Çetin Doğan`ın adil yargılanma hakkının ihlal edildiği yönündeki şikâyetini de değerlendiren mahkeme, henüz Balyoz davasının sonuçlanmadığını hatırlatarak karar çıkmadan bu maddeyle ilgili değerlendirme yapılamayacağını belirtti. Doğan`ın hakkındaki dava sonuçlandıktan sonra adil yargılanma hakkıyla ilgili ikinci başvuru yapabileceği kaydedildi.

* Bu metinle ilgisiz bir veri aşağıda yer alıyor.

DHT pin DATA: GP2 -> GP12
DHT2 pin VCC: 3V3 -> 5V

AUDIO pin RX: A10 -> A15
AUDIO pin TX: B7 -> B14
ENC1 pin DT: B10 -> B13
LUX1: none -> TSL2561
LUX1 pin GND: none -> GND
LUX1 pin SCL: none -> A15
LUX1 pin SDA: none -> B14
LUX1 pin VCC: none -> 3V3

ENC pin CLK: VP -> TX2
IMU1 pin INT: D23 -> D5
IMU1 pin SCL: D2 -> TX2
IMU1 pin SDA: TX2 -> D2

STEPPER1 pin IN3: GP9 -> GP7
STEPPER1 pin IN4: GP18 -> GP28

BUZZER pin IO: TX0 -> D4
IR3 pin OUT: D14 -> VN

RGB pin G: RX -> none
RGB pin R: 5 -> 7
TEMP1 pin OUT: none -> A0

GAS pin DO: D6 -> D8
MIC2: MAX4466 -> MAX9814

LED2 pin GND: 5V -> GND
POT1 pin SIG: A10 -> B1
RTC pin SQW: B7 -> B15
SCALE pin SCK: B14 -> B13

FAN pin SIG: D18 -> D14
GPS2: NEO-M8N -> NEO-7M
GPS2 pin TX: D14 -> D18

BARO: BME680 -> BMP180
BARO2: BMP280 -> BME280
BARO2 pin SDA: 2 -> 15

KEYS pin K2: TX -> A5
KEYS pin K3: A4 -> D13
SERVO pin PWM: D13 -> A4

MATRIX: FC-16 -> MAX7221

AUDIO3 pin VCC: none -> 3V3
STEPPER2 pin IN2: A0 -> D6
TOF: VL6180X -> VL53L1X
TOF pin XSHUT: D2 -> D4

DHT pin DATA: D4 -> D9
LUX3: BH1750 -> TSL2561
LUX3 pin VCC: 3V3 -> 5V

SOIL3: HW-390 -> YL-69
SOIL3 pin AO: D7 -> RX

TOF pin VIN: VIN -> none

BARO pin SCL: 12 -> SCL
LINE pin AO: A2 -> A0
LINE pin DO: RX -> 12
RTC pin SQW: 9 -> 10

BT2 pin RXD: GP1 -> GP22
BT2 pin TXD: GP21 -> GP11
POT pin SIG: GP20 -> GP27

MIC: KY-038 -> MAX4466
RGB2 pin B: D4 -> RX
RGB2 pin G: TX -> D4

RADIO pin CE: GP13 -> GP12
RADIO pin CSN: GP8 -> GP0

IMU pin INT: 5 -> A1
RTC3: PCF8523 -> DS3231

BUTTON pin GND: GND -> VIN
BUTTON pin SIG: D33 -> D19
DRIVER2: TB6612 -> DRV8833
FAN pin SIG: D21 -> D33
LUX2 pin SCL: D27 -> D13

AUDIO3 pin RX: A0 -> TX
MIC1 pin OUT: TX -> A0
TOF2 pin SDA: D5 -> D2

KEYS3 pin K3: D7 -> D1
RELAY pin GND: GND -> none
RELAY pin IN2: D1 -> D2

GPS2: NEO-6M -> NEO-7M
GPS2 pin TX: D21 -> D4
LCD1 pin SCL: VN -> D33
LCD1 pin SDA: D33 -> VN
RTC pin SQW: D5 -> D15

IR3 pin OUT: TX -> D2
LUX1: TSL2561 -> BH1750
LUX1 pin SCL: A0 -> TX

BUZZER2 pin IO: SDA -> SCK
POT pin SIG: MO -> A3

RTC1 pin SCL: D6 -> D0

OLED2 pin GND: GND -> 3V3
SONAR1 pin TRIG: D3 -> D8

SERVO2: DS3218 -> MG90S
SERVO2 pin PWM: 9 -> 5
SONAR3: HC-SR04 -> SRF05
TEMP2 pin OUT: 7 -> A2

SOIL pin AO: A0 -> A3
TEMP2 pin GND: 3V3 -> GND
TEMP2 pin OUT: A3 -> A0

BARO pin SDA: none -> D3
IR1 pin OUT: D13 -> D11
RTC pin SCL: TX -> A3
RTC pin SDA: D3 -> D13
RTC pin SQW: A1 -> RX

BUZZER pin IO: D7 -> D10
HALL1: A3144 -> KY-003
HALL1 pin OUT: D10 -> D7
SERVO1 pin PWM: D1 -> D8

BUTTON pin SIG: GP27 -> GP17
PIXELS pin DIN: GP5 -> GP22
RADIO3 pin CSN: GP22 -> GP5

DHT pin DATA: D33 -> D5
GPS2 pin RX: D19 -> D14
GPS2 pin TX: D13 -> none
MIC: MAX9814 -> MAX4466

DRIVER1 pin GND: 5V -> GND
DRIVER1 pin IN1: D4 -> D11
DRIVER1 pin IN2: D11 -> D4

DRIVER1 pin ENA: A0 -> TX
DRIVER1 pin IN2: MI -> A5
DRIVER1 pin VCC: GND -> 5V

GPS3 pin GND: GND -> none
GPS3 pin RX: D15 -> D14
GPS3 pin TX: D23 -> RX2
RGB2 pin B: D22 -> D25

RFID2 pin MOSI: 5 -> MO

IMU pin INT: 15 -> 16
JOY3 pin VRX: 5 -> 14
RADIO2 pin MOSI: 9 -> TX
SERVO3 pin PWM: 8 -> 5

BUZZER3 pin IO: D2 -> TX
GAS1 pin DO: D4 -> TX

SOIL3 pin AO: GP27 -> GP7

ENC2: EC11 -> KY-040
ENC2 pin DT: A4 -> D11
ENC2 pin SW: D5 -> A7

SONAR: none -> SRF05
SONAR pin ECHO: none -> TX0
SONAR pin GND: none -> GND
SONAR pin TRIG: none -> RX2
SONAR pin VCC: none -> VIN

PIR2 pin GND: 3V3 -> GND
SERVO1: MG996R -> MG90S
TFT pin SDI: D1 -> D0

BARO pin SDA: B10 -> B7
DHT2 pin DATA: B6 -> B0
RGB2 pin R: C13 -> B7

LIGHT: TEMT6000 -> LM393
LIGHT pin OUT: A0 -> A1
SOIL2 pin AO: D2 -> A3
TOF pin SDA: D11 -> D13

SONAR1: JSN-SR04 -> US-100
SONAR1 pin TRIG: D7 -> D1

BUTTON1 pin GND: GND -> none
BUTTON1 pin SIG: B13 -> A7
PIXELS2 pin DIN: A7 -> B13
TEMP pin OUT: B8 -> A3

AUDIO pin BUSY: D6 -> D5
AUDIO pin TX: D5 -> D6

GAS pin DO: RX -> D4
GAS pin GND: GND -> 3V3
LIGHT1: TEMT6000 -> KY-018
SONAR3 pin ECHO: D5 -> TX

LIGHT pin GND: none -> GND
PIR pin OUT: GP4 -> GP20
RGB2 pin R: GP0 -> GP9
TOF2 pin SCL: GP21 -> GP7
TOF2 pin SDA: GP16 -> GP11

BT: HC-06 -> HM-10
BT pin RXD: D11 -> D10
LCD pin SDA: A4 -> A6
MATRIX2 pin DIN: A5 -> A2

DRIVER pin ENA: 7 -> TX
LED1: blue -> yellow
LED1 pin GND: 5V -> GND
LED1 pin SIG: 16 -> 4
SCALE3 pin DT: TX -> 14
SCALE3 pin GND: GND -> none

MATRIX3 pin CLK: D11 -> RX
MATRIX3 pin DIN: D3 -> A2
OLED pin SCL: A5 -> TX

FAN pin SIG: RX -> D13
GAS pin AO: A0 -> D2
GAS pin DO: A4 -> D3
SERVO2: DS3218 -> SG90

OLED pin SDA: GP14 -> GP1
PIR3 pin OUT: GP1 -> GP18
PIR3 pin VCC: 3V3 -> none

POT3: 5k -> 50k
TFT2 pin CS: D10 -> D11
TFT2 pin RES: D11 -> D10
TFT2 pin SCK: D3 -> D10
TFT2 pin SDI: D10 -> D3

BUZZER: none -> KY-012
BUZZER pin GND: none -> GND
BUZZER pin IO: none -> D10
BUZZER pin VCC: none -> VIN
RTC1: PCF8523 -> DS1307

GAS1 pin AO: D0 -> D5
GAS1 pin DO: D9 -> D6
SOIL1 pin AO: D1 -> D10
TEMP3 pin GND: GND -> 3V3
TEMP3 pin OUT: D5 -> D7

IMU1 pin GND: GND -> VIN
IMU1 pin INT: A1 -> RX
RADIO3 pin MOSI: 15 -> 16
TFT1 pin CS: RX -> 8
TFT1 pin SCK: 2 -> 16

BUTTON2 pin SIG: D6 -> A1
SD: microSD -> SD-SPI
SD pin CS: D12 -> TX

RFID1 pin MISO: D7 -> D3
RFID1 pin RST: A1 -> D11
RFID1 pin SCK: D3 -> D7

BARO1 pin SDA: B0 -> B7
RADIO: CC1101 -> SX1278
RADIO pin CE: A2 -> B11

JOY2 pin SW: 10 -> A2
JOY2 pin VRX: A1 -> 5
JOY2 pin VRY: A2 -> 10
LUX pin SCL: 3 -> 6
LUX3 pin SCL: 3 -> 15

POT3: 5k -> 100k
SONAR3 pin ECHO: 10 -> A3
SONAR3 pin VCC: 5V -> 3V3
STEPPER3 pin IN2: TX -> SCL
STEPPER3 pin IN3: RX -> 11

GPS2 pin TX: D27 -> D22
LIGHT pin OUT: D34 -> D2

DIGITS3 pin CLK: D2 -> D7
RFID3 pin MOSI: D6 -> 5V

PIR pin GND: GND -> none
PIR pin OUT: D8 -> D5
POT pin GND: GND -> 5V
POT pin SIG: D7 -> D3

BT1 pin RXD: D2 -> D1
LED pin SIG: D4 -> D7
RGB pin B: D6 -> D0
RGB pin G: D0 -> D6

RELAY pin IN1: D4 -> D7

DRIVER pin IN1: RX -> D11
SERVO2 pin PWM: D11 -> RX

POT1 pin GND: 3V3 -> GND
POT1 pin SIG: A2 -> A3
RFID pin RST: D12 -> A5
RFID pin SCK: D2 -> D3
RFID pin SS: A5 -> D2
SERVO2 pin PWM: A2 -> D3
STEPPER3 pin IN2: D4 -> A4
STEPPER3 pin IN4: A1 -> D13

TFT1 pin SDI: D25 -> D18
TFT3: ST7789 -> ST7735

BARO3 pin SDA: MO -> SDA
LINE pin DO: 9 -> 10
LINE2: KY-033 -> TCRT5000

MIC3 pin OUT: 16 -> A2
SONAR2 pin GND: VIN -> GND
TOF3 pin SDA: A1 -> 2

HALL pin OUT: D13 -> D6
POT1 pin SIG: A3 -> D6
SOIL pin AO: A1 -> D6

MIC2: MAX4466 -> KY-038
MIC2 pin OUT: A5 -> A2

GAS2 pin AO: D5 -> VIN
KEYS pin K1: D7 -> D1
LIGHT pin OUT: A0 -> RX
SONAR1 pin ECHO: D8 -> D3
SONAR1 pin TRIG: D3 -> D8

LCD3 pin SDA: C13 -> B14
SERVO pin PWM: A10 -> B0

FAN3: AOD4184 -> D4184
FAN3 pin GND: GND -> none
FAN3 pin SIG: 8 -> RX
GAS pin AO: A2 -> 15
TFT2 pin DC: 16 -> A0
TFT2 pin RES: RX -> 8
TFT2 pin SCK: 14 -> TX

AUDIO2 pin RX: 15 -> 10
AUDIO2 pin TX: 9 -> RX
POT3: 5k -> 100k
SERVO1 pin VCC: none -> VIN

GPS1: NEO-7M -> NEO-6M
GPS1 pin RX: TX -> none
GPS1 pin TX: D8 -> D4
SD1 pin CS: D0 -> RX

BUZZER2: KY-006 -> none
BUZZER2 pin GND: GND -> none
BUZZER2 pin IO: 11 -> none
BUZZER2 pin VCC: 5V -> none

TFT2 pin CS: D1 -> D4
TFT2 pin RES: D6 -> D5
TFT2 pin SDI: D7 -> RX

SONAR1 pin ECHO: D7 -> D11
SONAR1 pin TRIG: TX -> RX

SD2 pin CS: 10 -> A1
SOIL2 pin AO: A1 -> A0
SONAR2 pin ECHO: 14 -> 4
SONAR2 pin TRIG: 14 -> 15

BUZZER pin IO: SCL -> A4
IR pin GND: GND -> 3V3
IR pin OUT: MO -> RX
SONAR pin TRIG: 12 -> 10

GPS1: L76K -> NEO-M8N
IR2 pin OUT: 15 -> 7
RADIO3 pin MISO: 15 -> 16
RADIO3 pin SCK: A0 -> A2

AİHM, TUNCAY ÖZKAN`I DA REDDETMİŞTİ

AİHM, daha önce de Ergenekon davası sanığı Tuncay Özkan`ın başvurusuyla ilgili olarak önemli bir ara karar vermişti. Özkan`ın `özgürlük, güvenlik ve adil yargılanma` hakkının ihlal edildiği yönündeki şikâyetini reddetmiş, şüphelinin meşru sebeplerle tutuklandığını karara bağlamıştı. Kararda, Türk adli makamların ortaya koyduğu delillerin, Ergenekon terör örgütünün varlığına dair `güçlü şüpheler` oluşturduğu aktarılmıştı.